* **ASSIGNMENT**:
Reproduce the passage below on India's forest restoration pledges word for word, from "Combining tree-planting with" up to and including "warming to 1.5C.".

* **EXTRACT PROVIDED**:
·····
India has made ambitious pledges to restore forests to tackle climate change, alongside many other countries. But what that goal looks like in practice is not yet well understood.

Our study, published in Conservation Letters, uses detailed spatial mapping to estimate how much land is available to be reforested in India, which regions would be most appropriate and how reforestation could contribute to meeting the country’s climate goals.

The reality looks quite different. Restoring forests on available land – that is, land not currently used for anything else – achieves only 10% of what India has pledged under the Paris Agreement.

Combining tree-planting with agriculture – known as agroforestry – can make a big difference. But the potential to reduce emissions would still only amount to less than a quarter of what India has pledged to achieve by 2030.

Why is India prioritising forest restoration?

Most pathways to meeting globally-agreed climate targets require restoration of forests to draw down carbon from the atmosphere. The pledge by 100 nations to “halt and reverse forest loss” by 2030 at COP26 in December was hailed as a landmark achievement on the road to limiting global warming to 1.5C.
·····
* **DATA SHOWN**:

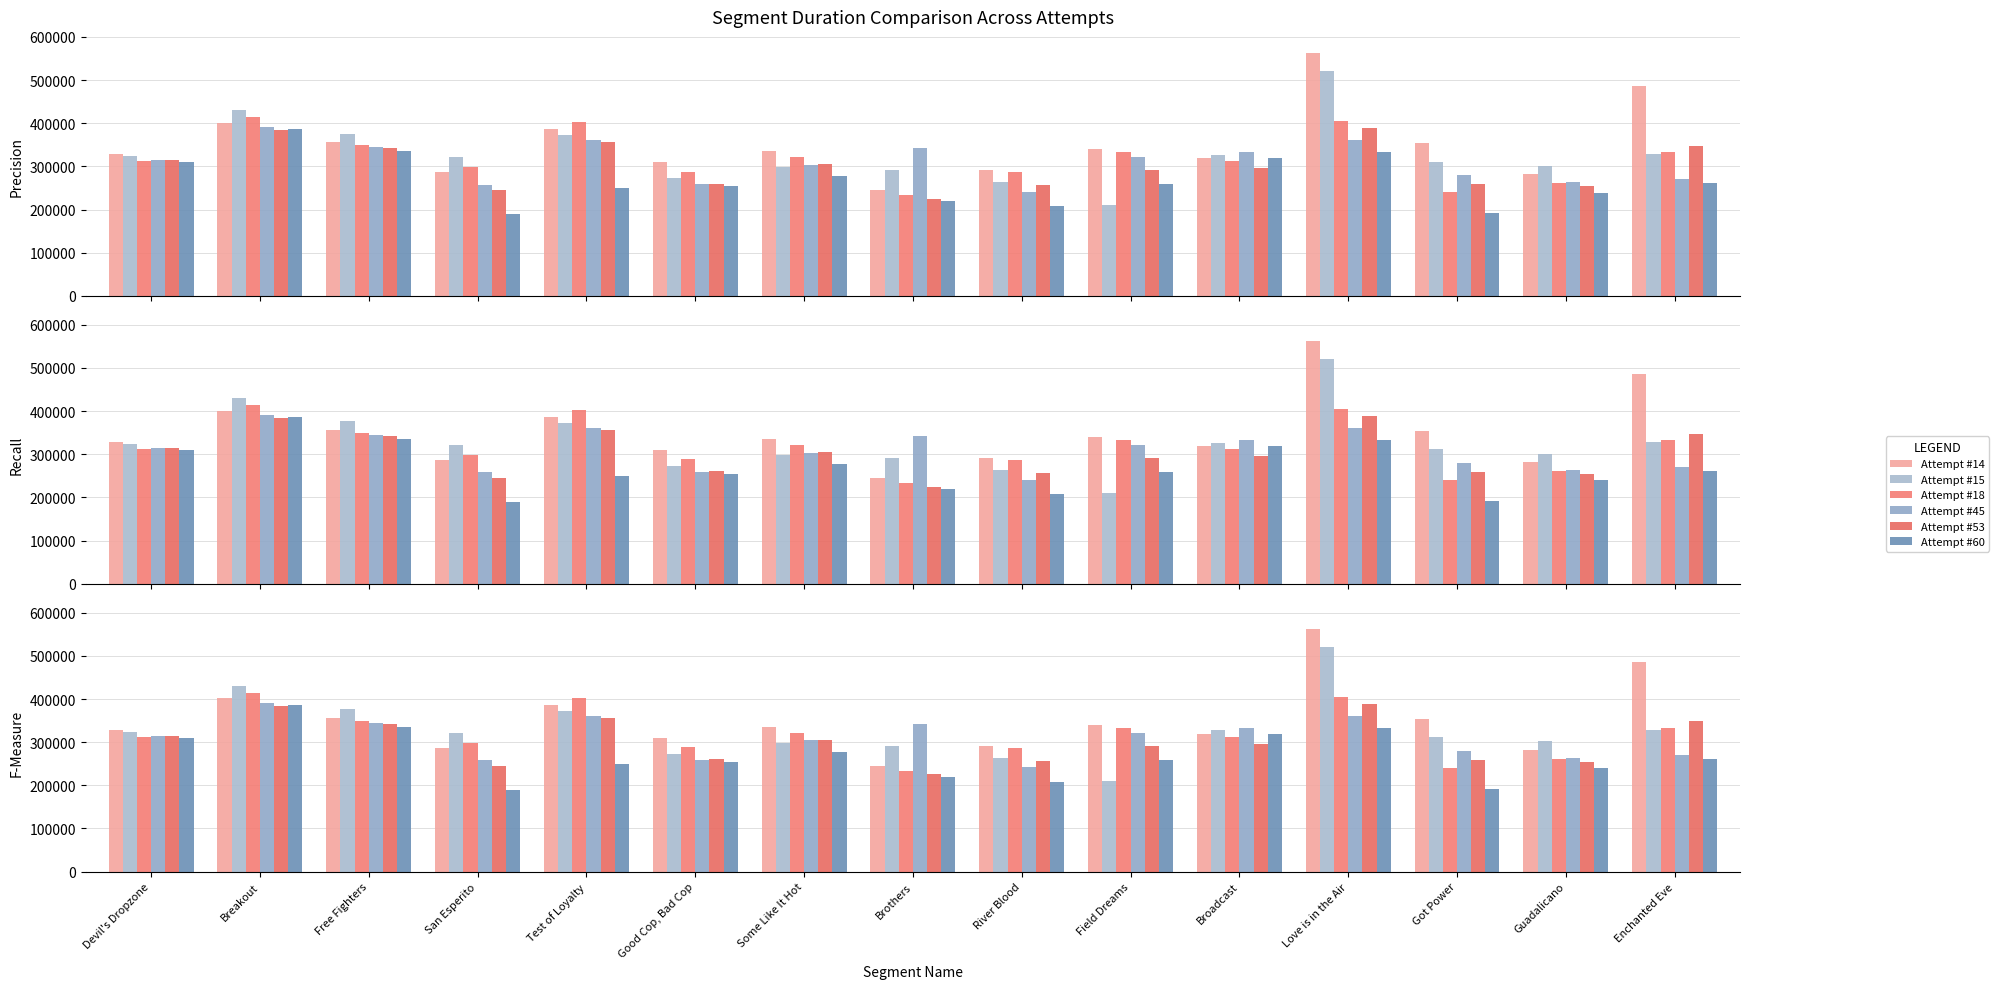

What is the label of the 6th bar from the left?

Good Cop, Bad Cop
·····
* **ANSWER BELOW**:
Combining tree-planting with agriculture – known as agroforestry – can make a big difference. But the potential to reduce emissions would still only amount to less than a quarter of what India has pledged to achieve by 2030.

Why is India prioritising forest restoration?

Most pathways to meeting globally-agreed climate targets require restoration of forests to draw down carbon from the atmosphere. The pledge by 100 nations to “halt and reverse forest loss” by 2030 at COP26 in December was hailed as a landmark achievement on the road to limiting global warming to 1.5C.